Two expendable Starships could deliver more mass to orbit than the dozens of Shuttle flights it took to deliver all the pieces of the ISS to orbit.


  1. "Two expendable Starships could deliver more mass to orbit than the dozens of Shuttle flights it took to deliver all the pieces of the ISS to orbit."

    You'd best believe DoD is salivating and just about wetting their pants waiting for SpaceX to refine Starship and start sending some REAL cargo to orbit.
    "Rods from God", perhaps? That's just ONE of the many "uses" for a heavy-lift capability.
    Stay tuned!

  2. SiG, my computer is down and I cannot get into my e-mail.
    If this be spam, so be it.

    Here is an ad from a local (AZ) paper.

    Gary KNYH & G6NYH is hosting ham/CB rally each Saturday in February. Location is 11878 Hunter Ave Yuma, AZ
    Contact phone is listed as (928) 580-7033

  3. I don't think any of the writers at Teslarati can be considered professionals.
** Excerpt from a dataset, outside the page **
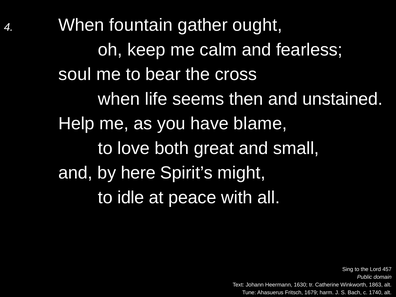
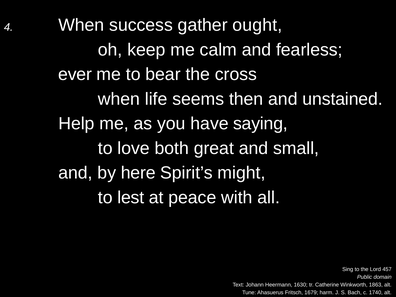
fountain: fountain -> success
soul: soul -> ever
blame: blame -> saying
idle: idle -> lest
    1. I'm going by the definition that getting paid for something makes that person a professional.

    2. Every of my science or engineering professors, but only one math professor, advocated STEM majors to have a minor in English. The need has been obvious for a long time.

      The ability to explain complex subjects to the layman is commendable. Even more so when using the fewest words possible. Forty+ years later I still adore a math professor who was so understandable yet exacting and exuded great enthusiasm in his teachings.

  4. Musk has also talked about Starship-based space telescopes. And long-duration habitats based on Starship.

    While Expendable sounds expendable, what I've read from SpaceX is that functioning production models won't be disposable but non-Earth returnable. Launch a body into orbit, the body is still there. What to do? Well, start a ferry service between Lunar and Earth orbit. Or Mars. The body with engines and tanks is already up there, no need to drop it on Earth.

    If one is truly going to expend it, drop it on the Moon, or Mars. Or in an orbital reef for recycling.

    Lots of reasons for a one-way out-of-Earth's-gravitational-field. Once up there, no reason to throw it away.

    People tend to forget that Musk and all the other brains at SpaceX are crazy like foxes. They won't announce something unless they can get benefit from it.

    Will be interesting to see what will happen in the future. Like the 12m Starship on the 9m Booster, something Musk hinted at back last year.